— TASK DESCRIPTION —
Return the lines below that carry the word "Testing".

— RECORDS SHOWN —
____

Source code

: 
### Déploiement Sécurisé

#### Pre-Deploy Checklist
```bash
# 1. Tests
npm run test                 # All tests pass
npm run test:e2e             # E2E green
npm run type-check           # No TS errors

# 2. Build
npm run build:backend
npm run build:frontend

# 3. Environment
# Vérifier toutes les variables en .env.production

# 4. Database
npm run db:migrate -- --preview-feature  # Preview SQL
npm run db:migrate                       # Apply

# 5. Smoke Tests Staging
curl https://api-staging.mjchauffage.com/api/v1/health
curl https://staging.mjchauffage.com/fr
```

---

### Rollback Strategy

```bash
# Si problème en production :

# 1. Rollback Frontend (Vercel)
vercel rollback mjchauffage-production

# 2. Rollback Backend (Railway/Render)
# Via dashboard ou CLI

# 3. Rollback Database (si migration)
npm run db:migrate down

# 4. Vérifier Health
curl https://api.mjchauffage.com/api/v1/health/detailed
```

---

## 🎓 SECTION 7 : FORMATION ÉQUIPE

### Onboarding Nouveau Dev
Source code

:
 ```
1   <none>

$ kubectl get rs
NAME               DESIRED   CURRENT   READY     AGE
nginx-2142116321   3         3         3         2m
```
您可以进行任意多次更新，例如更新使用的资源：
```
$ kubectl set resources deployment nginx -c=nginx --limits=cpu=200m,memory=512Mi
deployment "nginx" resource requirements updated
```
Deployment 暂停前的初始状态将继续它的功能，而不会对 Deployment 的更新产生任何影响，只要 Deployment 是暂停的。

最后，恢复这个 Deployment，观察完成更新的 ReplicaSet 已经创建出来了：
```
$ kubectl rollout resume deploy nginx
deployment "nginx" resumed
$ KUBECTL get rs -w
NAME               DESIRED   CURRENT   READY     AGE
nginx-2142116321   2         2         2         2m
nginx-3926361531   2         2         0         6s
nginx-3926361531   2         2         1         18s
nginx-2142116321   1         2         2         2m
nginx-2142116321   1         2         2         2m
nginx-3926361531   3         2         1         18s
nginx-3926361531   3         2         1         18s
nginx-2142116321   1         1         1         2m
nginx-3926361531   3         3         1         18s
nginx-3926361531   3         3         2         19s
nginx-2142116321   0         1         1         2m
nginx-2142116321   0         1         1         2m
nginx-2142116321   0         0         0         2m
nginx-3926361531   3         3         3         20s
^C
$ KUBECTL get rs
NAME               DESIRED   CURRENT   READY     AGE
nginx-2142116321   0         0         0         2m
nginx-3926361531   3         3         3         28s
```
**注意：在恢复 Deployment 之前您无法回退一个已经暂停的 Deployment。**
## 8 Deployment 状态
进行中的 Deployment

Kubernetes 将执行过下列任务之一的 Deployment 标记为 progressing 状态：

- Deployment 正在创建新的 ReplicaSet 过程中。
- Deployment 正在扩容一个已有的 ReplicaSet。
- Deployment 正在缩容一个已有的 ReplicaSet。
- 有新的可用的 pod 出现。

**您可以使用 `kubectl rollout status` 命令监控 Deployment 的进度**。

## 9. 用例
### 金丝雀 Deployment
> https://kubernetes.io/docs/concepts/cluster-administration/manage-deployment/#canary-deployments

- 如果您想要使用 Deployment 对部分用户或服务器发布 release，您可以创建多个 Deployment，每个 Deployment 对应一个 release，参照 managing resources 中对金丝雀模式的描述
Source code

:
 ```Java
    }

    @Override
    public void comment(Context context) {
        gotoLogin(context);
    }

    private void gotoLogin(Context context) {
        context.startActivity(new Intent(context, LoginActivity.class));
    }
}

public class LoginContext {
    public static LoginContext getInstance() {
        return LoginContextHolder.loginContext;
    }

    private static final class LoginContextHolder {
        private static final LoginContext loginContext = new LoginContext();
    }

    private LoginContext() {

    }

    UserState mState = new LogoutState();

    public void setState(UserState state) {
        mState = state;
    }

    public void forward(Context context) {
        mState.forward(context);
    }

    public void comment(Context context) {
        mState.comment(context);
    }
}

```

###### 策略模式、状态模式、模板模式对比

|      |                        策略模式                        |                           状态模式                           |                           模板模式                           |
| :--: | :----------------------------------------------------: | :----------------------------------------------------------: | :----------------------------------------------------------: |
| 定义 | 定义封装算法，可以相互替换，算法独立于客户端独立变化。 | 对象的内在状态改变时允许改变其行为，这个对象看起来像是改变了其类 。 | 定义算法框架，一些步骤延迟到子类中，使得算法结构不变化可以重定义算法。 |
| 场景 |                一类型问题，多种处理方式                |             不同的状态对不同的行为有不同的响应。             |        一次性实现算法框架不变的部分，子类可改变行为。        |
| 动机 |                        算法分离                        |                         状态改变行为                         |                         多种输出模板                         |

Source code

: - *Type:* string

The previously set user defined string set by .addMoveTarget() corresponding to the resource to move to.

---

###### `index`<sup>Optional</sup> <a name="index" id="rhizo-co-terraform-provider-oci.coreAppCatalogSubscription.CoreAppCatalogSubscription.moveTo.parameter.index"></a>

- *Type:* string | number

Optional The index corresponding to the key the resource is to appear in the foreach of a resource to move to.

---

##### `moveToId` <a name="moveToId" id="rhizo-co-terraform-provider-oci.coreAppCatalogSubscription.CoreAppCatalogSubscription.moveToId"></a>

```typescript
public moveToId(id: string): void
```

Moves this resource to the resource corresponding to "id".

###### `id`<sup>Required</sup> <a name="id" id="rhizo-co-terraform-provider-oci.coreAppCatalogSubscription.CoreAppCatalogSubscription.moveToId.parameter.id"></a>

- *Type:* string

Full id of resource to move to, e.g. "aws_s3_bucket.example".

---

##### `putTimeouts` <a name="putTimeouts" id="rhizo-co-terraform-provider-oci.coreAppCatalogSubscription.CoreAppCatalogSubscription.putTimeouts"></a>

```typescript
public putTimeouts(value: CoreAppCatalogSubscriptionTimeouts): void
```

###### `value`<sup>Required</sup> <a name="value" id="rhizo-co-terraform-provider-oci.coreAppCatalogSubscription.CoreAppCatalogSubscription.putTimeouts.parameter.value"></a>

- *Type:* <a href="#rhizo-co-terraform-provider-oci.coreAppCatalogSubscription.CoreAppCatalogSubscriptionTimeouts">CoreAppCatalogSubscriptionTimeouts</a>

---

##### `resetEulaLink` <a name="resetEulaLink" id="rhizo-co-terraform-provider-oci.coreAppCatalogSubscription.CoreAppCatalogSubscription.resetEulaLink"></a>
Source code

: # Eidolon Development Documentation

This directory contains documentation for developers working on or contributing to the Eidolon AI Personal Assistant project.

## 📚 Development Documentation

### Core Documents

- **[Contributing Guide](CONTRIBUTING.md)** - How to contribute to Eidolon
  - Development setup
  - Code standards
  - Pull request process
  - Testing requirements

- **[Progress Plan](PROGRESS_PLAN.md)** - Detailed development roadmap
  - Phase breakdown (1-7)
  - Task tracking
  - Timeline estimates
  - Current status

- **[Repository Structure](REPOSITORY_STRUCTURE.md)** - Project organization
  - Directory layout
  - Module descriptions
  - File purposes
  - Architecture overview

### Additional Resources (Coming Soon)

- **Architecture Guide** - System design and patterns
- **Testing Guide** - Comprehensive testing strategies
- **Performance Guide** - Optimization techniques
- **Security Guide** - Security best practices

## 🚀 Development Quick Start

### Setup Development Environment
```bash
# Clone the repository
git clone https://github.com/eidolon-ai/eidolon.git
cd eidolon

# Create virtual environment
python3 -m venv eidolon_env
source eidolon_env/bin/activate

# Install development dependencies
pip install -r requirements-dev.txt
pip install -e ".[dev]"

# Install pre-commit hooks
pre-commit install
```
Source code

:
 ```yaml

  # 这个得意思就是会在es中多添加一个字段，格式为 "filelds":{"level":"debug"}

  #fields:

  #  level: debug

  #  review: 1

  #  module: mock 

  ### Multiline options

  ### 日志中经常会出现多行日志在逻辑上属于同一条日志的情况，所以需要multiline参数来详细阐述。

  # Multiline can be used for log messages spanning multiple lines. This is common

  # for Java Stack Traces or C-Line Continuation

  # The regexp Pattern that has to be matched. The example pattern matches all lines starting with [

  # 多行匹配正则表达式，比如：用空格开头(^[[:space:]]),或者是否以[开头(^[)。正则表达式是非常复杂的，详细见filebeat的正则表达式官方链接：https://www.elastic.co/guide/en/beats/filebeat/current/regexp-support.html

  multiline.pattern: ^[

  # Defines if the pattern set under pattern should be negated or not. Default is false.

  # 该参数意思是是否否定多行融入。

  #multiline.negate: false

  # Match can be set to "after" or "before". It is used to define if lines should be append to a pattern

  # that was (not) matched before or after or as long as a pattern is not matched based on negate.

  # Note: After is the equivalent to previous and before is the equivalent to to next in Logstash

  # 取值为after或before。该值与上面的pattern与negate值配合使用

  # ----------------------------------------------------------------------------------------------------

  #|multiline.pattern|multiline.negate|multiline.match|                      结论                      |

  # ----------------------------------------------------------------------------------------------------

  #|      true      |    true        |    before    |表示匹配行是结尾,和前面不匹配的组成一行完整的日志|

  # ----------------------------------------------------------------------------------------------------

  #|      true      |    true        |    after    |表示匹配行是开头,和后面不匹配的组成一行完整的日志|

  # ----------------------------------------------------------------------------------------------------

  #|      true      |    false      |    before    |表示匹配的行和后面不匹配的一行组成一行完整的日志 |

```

____

— COMPLETED EXERCISE —
  - Testing requirements
- **Testing Guide** - Comprehensive testing strategies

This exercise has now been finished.